Fredericktown Police Department officer Mike Tiefenauer, left, and Miller County Sheriff's Department Deputy Andy Wickham explain Thursday morning to preschool students at St. Martin School when and when not to call 911.
Fredericktown Police Department officer Mike Tiefenauer, left, and Miller County Sheriff's Department Deputy Andy Wickham explain Thursday morning to preschool students at St. Martin School when and when not to call 911.

Law enforcement officers from departments in four states, including from the Cole County Sheriff's Department, joined students Thursday at St. Martin Catholic School for class in order for the officers to pass their own D.A.R.E. certification.

Cole County Lt. Kevin Woodson - who is also a mentor with the Missouri Police Chiefs Association, which organized the event - explained officers who seek to become D.A.R.E.-certified have to pass an 80-hour curriculum that includes demonstrations of their ability to be comfortable around and communicate with schoolchildren.

D.A.R.E. is a long-running national anti-drug and anti-violence program for youth - at St.
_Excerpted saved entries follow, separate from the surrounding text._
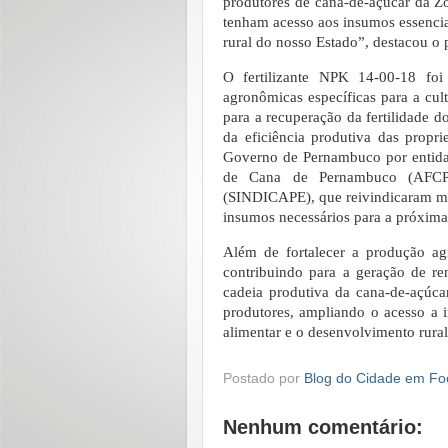
produtores de cana-de-açúcar da Zo
tenham acesso aos insumos essenciai
rural do nosso Estado”, destacou o
O fertilizante NPK 14-00-18 foi
agronômicas específicas para a cul
para a recuperação da fertilidade 
da eficiência produtiva das propr
Governo de Pernambuco por entidad
de Cana de Pernambuco (AFCP)
(SINDICAPE), que reivindicaram med
insumos necessários para a próxima
Além de fortalecer a produção agrí
contribuindo para a geração de r
cadeia produtiva da cana-de-açúc
produtores, ampliando o acesso a i
alimentar e o desenvolvimento rural
Postado por
Blog do Cidade em Fo
Nenhum comentário:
Martin School, it's taught in sixth grade, Principal Eddie Mulholland said.

"We get to show these guys the opposite side of the street," Woodson said of what it means for the officers to see and interact with the people they want to protect and get to know - students.

He said his time serving as a school resource and D.A.R.E. officer were the best assignments of his law enforcement career. He's been an officer for 29 years and was a D.A.R.E. instructor for 22 years.

"It's about security, safety, protection" and learning what things are good and not good, Mulholland said of what the event meant for his students.

Approximately a dozen officers at St. Martin School practiced their education skills in classrooms with students of all ages, and Woodson said there were groups of the same size Thursday at St. Stanislaus School in Wardsville and in Eugene.

The officers at St. Martin were from Arkansas, Illinois, Kansas and Missouri and included a K-9 unit from Baxter County, Arkansas.

Deputy Amber Gabriel of the Cole County Sheriff's Department taught students about different styles of communication and had students act out postures, body language and speaking tones.

In the same middle school math classroom, Boone County Sheriff's Department Deputy James Gaddis - a school resource officer in Ashland's school district - had students give examples of bullying; and Ellis County, Kansas' Undersheriff Scott Brown talked to students about peer pressure.

"You can, but is it going to mean as much?" Gaddis asked students of saying sorry online for cyber-bullying.

After their classroom time, officers enjoyed some playground time with students.

Officers' D.A.R.E. graduation will be today, Woodson said.